Tacotron : inference producing bad results after training

NVIDIA / OpenSeq2Seq

Toolkit for efficient experimentation with Speech Recognition, Text2Speech and NLP

https://nvidia.github.io/OpenSeq2Seq

Apache License 2.0

1.54k stars 369 forks source link

Tacotron : inference producing bad results after training #369

Closed mehulsuresh closed 5 years ago

mehulsuresh commented 5 years ago

Tried to follow instructions to train tacotron on LJ speech dataset. The model converges but I am not able to produce good results in inference for example : https://drive.google.com/open?id=1Gozn18jlzgu0_yja8z9_hJraRlBsnbSa Which is completely incomprehensible.
Training on 4 v100 using the same config file as tacotron_float.py. The only difference is that i am not using horovod. train

Looked at issue #302 and #345 and it seems like the issue was a smaller batch size however i am using the default batch size of 48. Should i train it with a larger batch size? or is the issue with not using horovod? Let me know if there is anything i can try to produce better results.

also the train_audio sounds good in tensorboard

Thanks :)

blisc commented 5 years ago

Train audio will always sound good due to teacher forcing. Train loss is also not a good measure of convergence. The best test for convergence is whether your attention weights are close to diagonal. Please try the 1 gpu config and see if it works. Use all of LJSpeech for training (ie do not make a validation or test split)

mehulsuresh commented 5 years ago

Thanks for your quick response! Where can i see the attention plot? I am using all of the data. Will try running the model as 1gpu and also with the nvidia-docker container and report back.

blisc commented 5 years ago

By default, it should log to tensorboard under images. If it is not in tensorboard, it is probably saved to your logdir as png file

mehulsuresh commented 5 years ago

output_step0_0_infer This is what it looks like

mehulsuresh commented 5 years ago

individualimage

blisc commented 5 years ago

Your plot for alignments is not very good. So it is pretty clear indication that the eval audio will be bad. A good plot for alignments would be a clear diagonal line starting from the bottom right corner. Try changing https://github.com/NVIDIA/OpenSeq2Seq/blob/master/example_configs/text2speech/tacotron_float.py#L16 from "both" to "mel"

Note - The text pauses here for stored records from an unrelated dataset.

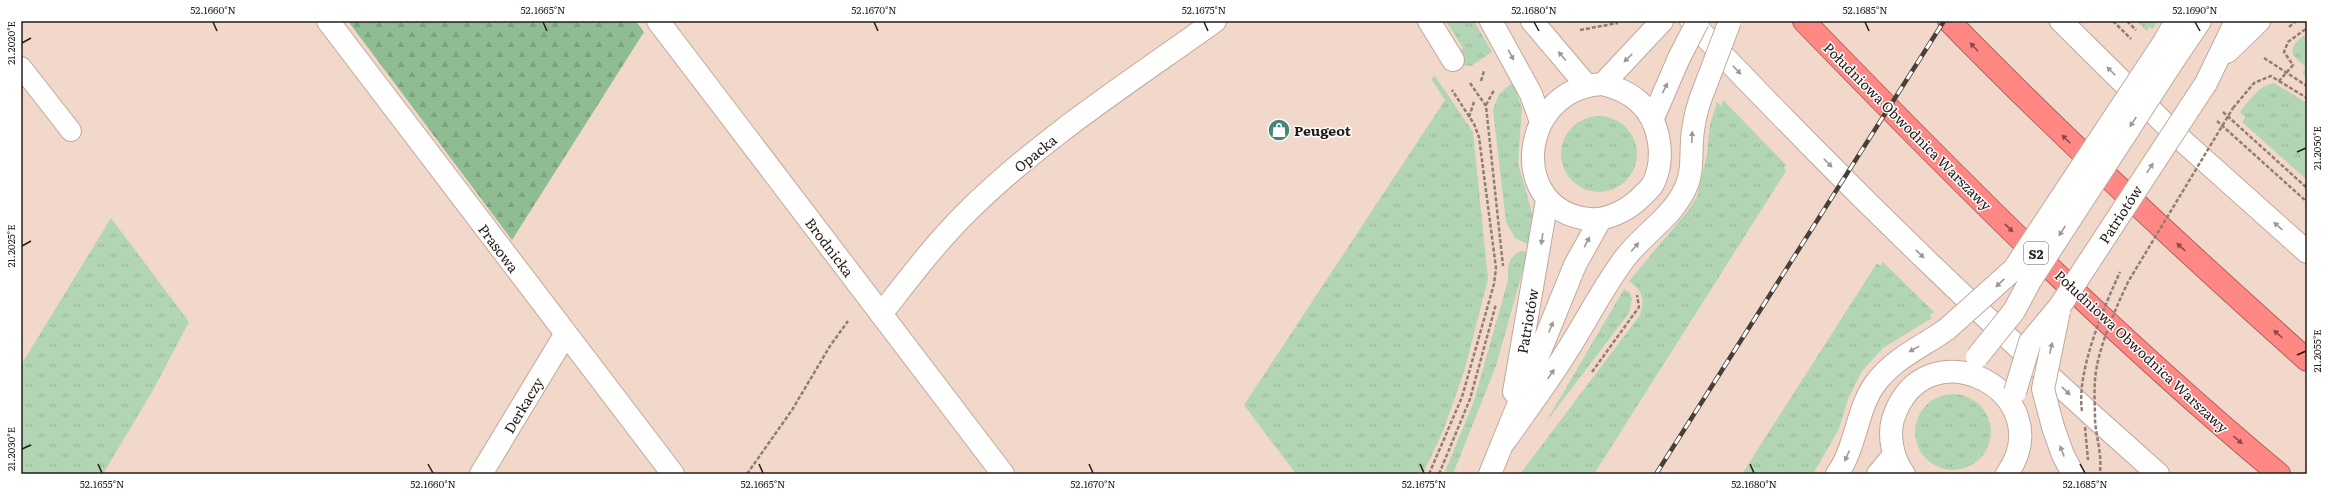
<svg xmlns="http://www.w3.org/2000/svg" width="2328" height="495" font-family="Literata,serif">
	<defs>
		<pattern id="grass-tufts" width="24" height="20" patternUnits="userSpaceOnUse"><rect width="24" height="20" fill="#b2d5b5"/><path d="M3 7l-1-3M5 7V3M7 7l1-3M15 17l-1-3M17 17v-4M19 17l1-3" fill="none" stroke="#99b69b"/></pattern>
		<pattern id="forest-firs" width="22" height="20" patternUnits="userSpaceOnUse"><rect width="22" height="20" fill="#90bc94"/><path d="M5 1l3.5 6h-7zM16 11l3.5 6h-7z" fill="#7ca17f"/></pattern>
	</defs>
	<rect width="100%" height="100%" fill="#f2d8ca"/>
	<!-- grass -->
	<g fill="url(#grass-tufts)">
		<path d="M1446,21H1474L1492,52L1471,66L1463,65L1457,55L1463,48Z"/>
		<path d="M2137,21H2157L2153,29L2149,27L2147,31Z"/>
		<path d="M2307,33V77L2303,74L2305,66C2286,52 2290,46 2307,33Z"/>
		<path d="M1435,76L1473,132L1488,279L1464,372L1443,431L1423,474H1296L1244,405L1445,100L1431,79Z"/>
		<path d="M1513,82L1522,108L1518,163L1534,220L1530,245L1515,238L1506,222L1493,110L1499,94Z"/>
		<path d="M2274,83L2307,103V180L2242,122L2245,117L2240,112C2250,100 2258,86 2274,83Z"/>
		<path d="M1723,100L1786,165L1784,168L1786,171L1594,474H1520L1640,315C1645,300 1643,290 1629,281L1687,212L1697,197L1707,154L1710,124L1717,102L1721,106Z"/>
		<circle cx="1599" cy="154" r="38"/>
		<path d="M111,218L189,322L152,392L103,474H21V365Z"/>
		<path d="M1520,251L1528,252L1496,366L1453,474H1444L1474,401L1508,280C1508,266 1507,259 1520,251Z"/>
		<path d="M1883,262L1934,312L1930,315L1932,318L1883,348L1862,371L1848,399L1839,429L1813,474H1742L1877,263L1880,266Z"/>
		<path d="M1624,289L1630,293L1632,299L1629,313L1546,422Z"/>
		<circle cx="1953" cy="432" r="38"/>
	</g>
	<!-- forest -->
	<path fill="url(#forest-firs)" d="M348,21H636L644,32L512,240Z"/>
	<g fill="none" stroke-linecap="round" stroke-linejoin="round">
		<!-- service casing -->
		<g stroke="#c1a89a" stroke-width="22">
			<path id="service" d="M21,67L71,131"/>
		</g>
		<!-- minor casing -->
		<g stroke="#c1a89a" stroke-width="24">
			<g id="minor">
				<path d="M328,21L673,474"/>
				<path d="M658,21L1003,474"/>
				<path d="M1429,21L1453,60"/>
				<path d="M881,314C908,280 934,245 965,214C1039,140 1130,82 1215,21"/>
				<path d="M481,474L565,335"/>
			</g>
		</g>
		<!-- secondary casing -->
		<g stroke="#c1a89a" stroke-width="24">
			<g id="secondary">
				<path d="M1491,21L1531,94L1541,122"/>
				<path d="M1532,21L1587,86"/>
				<path d="M1691,21C1729,63 1769,103 1809,144C1921,258 2038,368 2158,474"/>
				<path d="M2061,21L2175,134L2307,252"/>
				<path d="M2164,42L2176,21"/>
				<path d="M2227,52L2259,21"/>
				<path d="M2177,55L2200,21"/>
				<path d="M2206,83L2236,21"/>
				<path d="M1603,84C1616,88 1628,92 1638,101C1660,120 1666,158 1653,184C1650,189 1644,194 1640,198C1628,210 1606,221 1589,219C1507,211 1518,88 1603,84Z"/>
				<path d="M1603,84L1662,21"/>
				<path d="M1653,118L1679,58"/>
				<path d="M1514,392L1547,200"/>
				<path d="M2053,427L2063,455L2073,474"/>
				<path d="M1505,441C1526,411 1548,382 1567,351C1587,320 1603,287 1625,258C1644,233 1673,217 1686,187C1694,169 1690,149 1693,130C1695,115 1699,101 1705,87"/>
				<path d="M1490,474L1575,265L1600,220"/>
				<path d="M1837,474C1856,448 1857,408 1875,384C1894,358 1922,347 1947,329"/>
				<path d="M1878,474L1894,455"/>
				<path d="M1904,474C1893,460 1888,436 1893,419C1925,321 2063,393 2007,474"/>
			</g>
		</g>
		<!-- motorway casing -->
		<g stroke="#b2625e" stroke-width="24">
			<g id="motorway">
				<path d="M1804,21C1956,178 2111,334 2279,474"/>
				<path d="M1949,21C2064,139 2184,250 2307,360"/>
			</g>
		</g>
		<!-- path -->
		<g stroke="#907e74" stroke-width="2.5" stroke-dasharray="4 2" stroke-linecap="butt">
			<path d="M2113,21L2131,39"/>
			<path d="M2127,21L2136,30"/>
			<path d="M2289,27L2296,21"/>
			<path d="M1580,30L1618,23"/>
			<path d="M2264,58L2307,86"/>
			<path d="M1481,81L1484,71"/>
			<path d="M2279,81L2307,98"/>
			<path d="M1470,83L1486,106L1503,266"/>
			<path d="M1486,105L1494,90"/>
			<path d="M2233,108L2254,83L2271,76L2279,81L2293,65L2284,52L2288,42L2307,28"/>
			<path d="M2223,112L2307,188"/>
			<path d="M1469,117L1474,102"/>
			<path d="M2217,121L2307,202"/>
			<path d="M1592,372L1639,307L1637,295"/>
			<path d="M747,474L792,410L830,346L848,321"/>
			<path d="M1429,474L1462,397L1494,284L1496,268L1479,137L1474,124L1452,90"/>
			<path d="M1439,474L1470,399L1496,304"/>
		</g>
		<!-- service -->
		<use href="#service" stroke="#fff" stroke-width="20"/>
		<!-- minor -->
		<use href="#minor" stroke="#fff" stroke-width="22"/>
		<!-- secondary -->
		<use href="#secondary" stroke="#fff" stroke-width="22"/>
		<!-- motorway -->
		<use href="#motorway" stroke="#ff8885" stroke-width="22"/>
		<!-- rail casing -->
		<g stroke="#4a3e37" stroke-width="4.5">
			<path id="rail" d="M1656,474L1944,21"/>
		</g>
		<!-- rail -->
		<use href="#rail" stroke="#fff" stroke-width="3" stroke-dasharray="9" stroke-linecap="butt"/>
		<!-- secondary-bridge casing -->
		<g stroke="#c1a89a" stroke-width="24" stroke-linecap="butt">
			<g id="secondary-bridge">
				<path d="M1679,58L1698,21"/>
				<path d="M1705,87L1730,21"/>
				<path d="M1947,329L2014,269L2164,42"/>
				<path d="M1977,357L2014,311L2030,281L2177,55"/>
				<path d="M2015,392L2030,342L2060,306L2206,83"/>
				<path d="M2053,427L2043,389L2059,311"/>
			</g>
		</g>
		<!-- path-bridge -->
		<g stroke="#907e74" stroke-width="2.5" stroke-dasharray="4 2" stroke-linecap="butt">
			<path d="M2082,411C2076,372 2104,307 2120,272"/>
			<path d="M2085,427L2088,460"/>
			<path d="M2100,471C2102,454 2096,437 2095,420C2095,407 2094,393 2095,380C2097,350 2115,310 2128,282L2233,108"/>
		</g>
		<!-- secondary-bridge -->
		<use href="#secondary-bridge" stroke="#fff" stroke-width="22"/>
	</g>
	<!-- one-way arrows -->
	<defs><path id="oneway-solid" d="M-6-.8H1V-3.2L6.5 0L1 3.2V.8H-6Z"/></defs>
	<g fill="#874c48">
		<use href="#oneway-solid" transform="translate(1974 47) rotate(-134)"/>
		<use href="#oneway-solid" transform="translate(2066 139) rotate(-135)"/>
		<use href="#oneway-solid" transform="translate(2009 228) rotate(44)"/>
		<use href="#oneway-solid" transform="translate(2181 247) rotate(-138)"/>
		<use href="#oneway-solid" transform="translate(2278 334) rotate(-138)"/>
		<use href="#oneway-solid" transform="translate(2238 440) rotate(41)"/>
	</g>
	<g fill="#9c9896">
		<use href="#oneway-solid" transform="translate(1511 55) rotate(62)"/>
		<use href="#oneway-solid" transform="translate(1562 56) rotate(-130)"/>
		<use href="#oneway-solid" transform="translate(1628 58) rotate(135)"/>
		<use href="#oneway-solid" transform="translate(1737 70) rotate(46)"/>
		<use href="#oneway-solid" transform="translate(2111 71) rotate(-135)"/>
		<use href="#oneway-solid" transform="translate(1665 88) rotate(-64)"/>
		<use href="#oneway-solid" transform="translate(2133 122) rotate(123)"/>
		<use href="#oneway-solid" transform="translate(1692 137) rotate(-87)"/>
		<use href="#oneway-solid" transform="translate(1828 163) rotate(46)"/>
		<use href="#oneway-solid" transform="translate(2150 168) rotate(-57)"/>
		<use href="#oneway-solid" transform="translate(2278 226) rotate(-138)"/>
		<use href="#oneway-solid" transform="translate(2062 231) rotate(123)"/>
		<use href="#oneway-solid" transform="translate(1542 239) rotate(98)"/>
		<use href="#oneway-solid" transform="translate(1587 242) rotate(-62)"/>
		<use href="#oneway-solid" transform="translate(1635 247) rotate(-49)"/>
		<use href="#oneway-solid" transform="translate(1920 254) rotate(44)"/>
		<use href="#oneway-solid" transform="translate(2000 283) rotate(137)"/>
		<use href="#oneway-solid" transform="translate(1551 327) rotate(-68)"/>
		<use href="#oneway-solid" transform="translate(2051 348) rotate(-78)"/>
		<use href="#oneway-solid" transform="translate(1914 349) rotate(151)"/>
		<use href="#oneway-solid" transform="translate(1551 374) rotate(-55)"/>
		<use href="#oneway-solid" transform="translate(2066 391) rotate(43)"/>
		<use href="#oneway-solid" transform="translate(2062 451) rotate(-111)"/>
		<use href="#oneway-solid" transform="translate(1847 456) rotate(114)"/>
	</g>
	<!-- ticks -->
	<path fill="none" stroke="#241b16" stroke-width="1.5" d="M213,22L217,31M543,22L547,31M874,22L878,31M1204,22L1208,31M1534,22L1539,31M1865,22L1869,31M2195,22L2200,31M22,43L31,38M2297,152L2306,148M22,246L31,241M2297,355L2306,351M22,449L31,445M98,464L102,473M428,464L433,473M759,464L763,473M1089,464L1093,473M1420,464L1424,473M1750,464L1754,473M2080,464L2085,473"/>
	<!-- icons -->
	<defs>
		<g id="shop-disc" transform="scale(1.15)"><circle r="9.5" fill="#458777" stroke="#fff"/><path d="M-5-2.5h2.3a2.7 3.5 0 0 1 5.4 0H5L5.5 6h-11ZM-1.5-2.5h3a1.5 2.3 0 0 0-3 0Z" fill="#fff"/></g>
	</defs>
	<g fill-rule="evenodd">
		<use href="#shop-disc" x="1279" y="130"/>
	</g>
	<g text-anchor="middle" dominant-baseline="central" stroke-width="3" stroke-linejoin="round" paint-order="stroke">
		<!-- shield labels -->
		<rect fill="#fff" stroke="#665f5c" stroke-width="1" x="2024" y="242" width="24" height="22" rx="3"/>
		<g font-size="13" font-weight="bold" fill="#241b16">
			<text x="2036" y="253">S2</text>
		</g>
		<!-- street labels -->
		<g font-size="14" fill="#241b16" stroke="#fff">
			<text transform="translate(1908 126) rotate(45)">Południowa Obwodnica Warszawy</text>
			<text transform="translate(1035 153) rotate(-39)">Opacka</text>
			<text transform="translate(2120 214) rotate(-57)">Patriotów</text>
			<text transform="translate(830 247) rotate(53)">Brodnicka</text>
			<text transform="translate(499 248) rotate(53)">Prasowa</text>
			<text transform="translate(1527 321) rotate(-80)">Patriotów</text>
			<text transform="translate(2142 351) rotate(43)">Południowa Obwodnica Warszawy</text>
			<text transform="translate(523 405) rotate(-59)">Derkaczy</text>
		</g>
		<!-- poi labels -->
		<g font-size="14" font-weight="bold" fill="#241b16" stroke="#fff" text-anchor="start">
			<text x="1294" y="130">Peugeot</text>
		</g>
	</g>
	<!-- border -->
	<rect width="2328" height="495" fill="none" stroke="#ffffff" stroke-width="44"/>
	<rect x="22" y="22" width="2284" height="451" fill="none" stroke="#241b16" stroke-width="1.5"/>
	<g font-size="10" text-anchor="middle" fill="#241b16">
		<text x="213" y="14">52.1660°N</text>
		<text x="543" y="14">52.1665°N</text>
		<text x="874" y="14">52.1670°N</text>
		<text x="1204" y="14">52.1675°N</text>
		<text x="1534" y="14">52.1680°N</text>
		<text x="1865" y="14">52.1685°N</text>
		<text x="2195" y="14">52.1690°N</text>
		<text transform="translate(11 43) rotate(-90)" y="4">21.2020°E</text>
		<text transform="translate(2317 148) rotate(-90)" y="4">21.2050°E</text>
		<text transform="translate(11 246) rotate(-90)" y="4">21.2025°E</text>
		<text transform="translate(2317 351) rotate(-90)" y="4">21.2055°E</text>
		<text transform="translate(11 449) rotate(-90)" y="4">21.2030°E</text>
		<text x="102" y="488">52.1655°N</text>
		<text x="433" y="488">52.1660°N</text>
		<text x="763" y="488">52.1665°N</text>
		<text x="1093" y="488">52.1670°N</text>
		<text x="1424" y="488">52.1675°N</text>
		<text x="1754" y="488">52.1680°N</text>
		<text x="2085" y="488">52.1685°N</text>
	</g>
</svg>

mehulsuresh commented 5 years ago

Ok.. Tried training with the docker container and was able to get the expected results individualImage (1)

However noticed some issues 1 . After training with mixed precision infer doesnt work because of this error TypeError: Input 'wci' of 'LSTMBlockCell' Op has type float32 that does not match type float16 of argument 'x'.

Tried training the model with docker and very similar config file on much larger dataset from MAILABS and it was not able to produce good results.

Changes to fig files were as follows dataset = "MAILABS" dataset_location = "/var/log/nginx/MAILABS" output_type = "both" FROM dataset = "LJ" dataset_location = "/var/log/nginx/LJSpeech" output_type = "both"
and
batch_size = 55

Trying to train on MAILABS with output_type="mel"

will report back if the results improve.

Attached Config file used british.zip

blisc commented 5 years ago

Regarding MAILABS, Tacotron is a single-speaker model so please ensure that all of your training data is from one speaker. I would even go as far as to only use a single book from a single speaker.

Do you know what the difference is between the docker container and what you were using before the container?

mehulsuresh commented 5 years ago

With MAILABS I'm using only one speaker but two books from the same speaker. After I changed output_type="mel", The network is still training but the results look a lot more promising individualImage (2) only 2500 epochs in. Not sure why changing 'both' to 'mel' makes it perform a better.

The only thing that i feel is different from the old way of training to the docker container is horovod and slightly higher batch size, everything else is pretty much the same.

Also is it not possible to do inference when training it with mixed precision?

mehulsuresh commented 5 years ago

Looks like to only way to train on MAILABS dataset is to use "mel" instead of "both". However after training the inference audio is not as clear as LJspeech trained on "both". Audio_Samples.zip

blisc commented 5 years ago

Have you tried using the same books as the ones published in our documentation? “Jane Eyre” read by Elizabeth Klett “North And South” read by Mary Ann

mehulsuresh commented 5 years ago

Yeah trained it on Jane Eyre by Elizabeth Klett.

blisc commented 5 years ago

If you want, you can try to use a neural vocoder (WaveGlow or WaveNet) to improve your audio quality.